Weer van de "bedevaart" - of als ge wilt "ontdekkingstocht" - bij de auto terug nemen we niet de weg die we gekomen zijn, de Prins Hendriklaan, maar de dreef in noordwestelijke richting. Dat is met de rug naar de kapel staand links. Deze dreef loopt parallel met de grens en praktisch tegen de grens aan. Akkerland begrenst haar aan de linkerkant en bos van "De Utrecht" aan de rechter. Daar waar het bos ophoudt en eveneens akker- of weiland begint, stappen we even uit om opnieuw te voet over de grens te wippen. Ongeveer op deze hoogte zien we een spichtig boompje uitsteken boven het roggeveld. In het roggeveld is een pad van een dertig meter lengte uitgespaard, dat met betonpalen en draad is afgeheind en aan het begin wordt afgesloten met een ijzeren hekje.

 

Drama van 1950

Nu zijt ge dicht bij de plaats van een drama uit 1950. Aan het eind van 't pad verrijst tussen het koren een door rozenstruiken omgeven zwart, ijzeren kruis, dat door het tamelijk bloedloos boompje maar weinig schaduw krijgt. Op een steen onder het kruis ontcijfert ge met enige moeite de woorden:

 

"Aandenken aan onze

teergeliefde echtgenoot,

vader, zoon en broeder

Jan Jozef Beyen,

alhier onschuldig neergeschoten

op 25 augustus 1950."

Zacht wuiven rondom het gedenkteken de graanhalmen op de wind. Hoog in de lucht hangt een leeuwerik te "bidden", een zomerzon stooft de velden... Er heersen een immense rust en vrede in dit "land aan de grens", dat ge tot op dit moment hebt beleefd als een idylle. In gedachten verdiept staart ge nu op het zwarte kruis om te ervaren, dat alles maar betrekkelijk is. Ook de vrede van een afgelegen grensgebied! "Horatius, er is méér tussen hemel en aarde dan waarover gij ooit in uw filosofie gedroomd hebt!" Er zijn drama's onder de mensen bij stille bossen en wijde akkers.

 

Uit eerste hand

Als door de hemel gezonden, opdat ge weten zoudt, nadert daar een Vlaamse boer op een fiets. "Of hij er méér van vertellen kan?" Dat kan hij! Op die fatale 25ste augustus van het jaar 1950, toen een nieuwe zomerdag opengebloeid was, bracht hij des morgens om 6 uur met zijn vader vee naar de weide. Twee Nederlandse marechaussees hielden hem staande en vroegen wat hij hier te zoeken had. Nou, dat was nogal eenvoudig. Op Belgisch gebied vee naar de weide brengen, waartoe hij alle recht had. "Toen keek ik om en zag een mens op het veld liggen, daar waar nu het kruis staat. Ik ging er heen. Het was Jan Beyen, een onschuldige jager, die ik goed kende. Beslist geen stroper. Ze hadden hem morsdood geschoten. Het moest kort geleden gebeurd zijn." Ja, nu herinneren wij ons het drama van Mierde, waar destijds de kranten over geschreven hebben, want er is veel om te doen geweest. In Nederland en België.

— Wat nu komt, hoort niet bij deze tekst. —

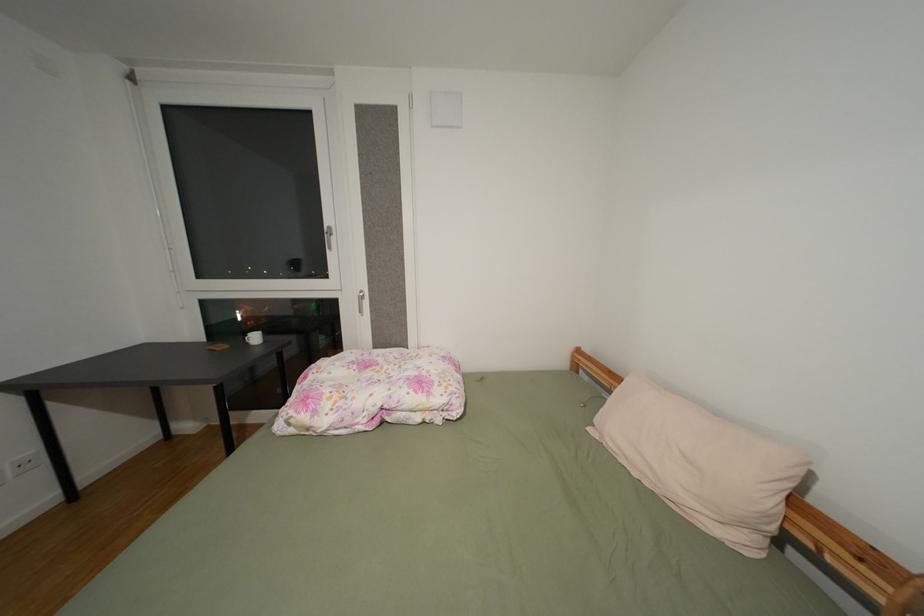
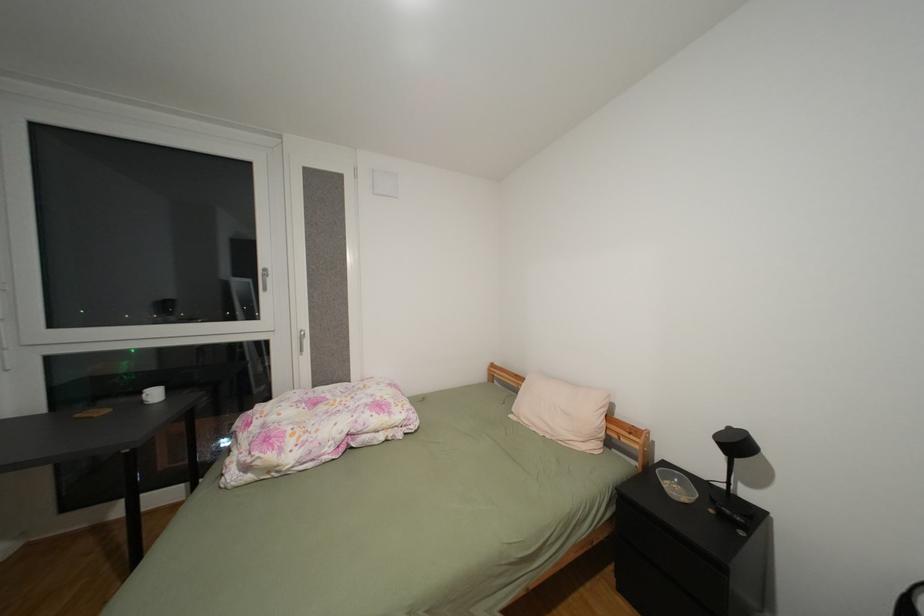
In a continuous first-person perspective shot, in which direction is the camera moving?

The movement direction of the cameraman is left, backward.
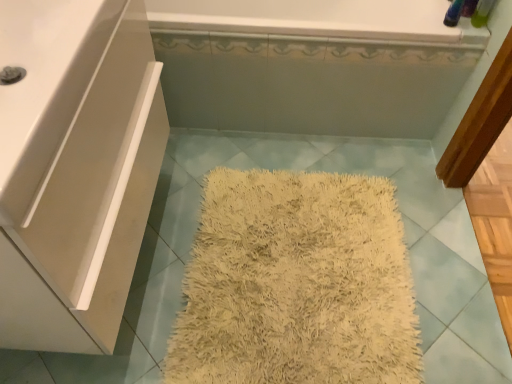
Question: From the image's perspective, is white glossy bathtub at upper center above or below white glossy sink at left?

Choices:
 (A) above
 (B) below

Answer: (A)

Question: Looking at the image, does white glossy bathtub at upper center seem bigger or smaller compared to white glossy sink at left?

Choices:
 (A) big
 (B) small

Answer: (A)

Question: Which object is positioned closest to the white glossy sink at left?

Choices:
 (A) white glossy bathtub at upper center
 (B) white glossy cabinet at left

Answer: (B)

Question: Which of these objects is positioned farthest from the white glossy bathtub at upper center?

Choices:
 (A) white glossy cabinet at left
 (B) white glossy sink at left

Answer: (B)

"Ik ben in Turnhout drie keer als getuige vóór geweest", aldus onze zegsman. "Jan Beyen was 25 jaar oud, getrouwd en had een kind van drie weken. Die zaak heeft de Nederlandse staat verspeeld en het heeft hem veel geld gekost. Een miljoen franken! 700.000 franken voor de weduwe en nog 300.000 voor het kind!" De Vlaamse boer houdt er naast deze feiten nog een enige opinie op na, die hij in Turnhout ook wel verteld zal hebben en die we nu maar voor de zijne laten.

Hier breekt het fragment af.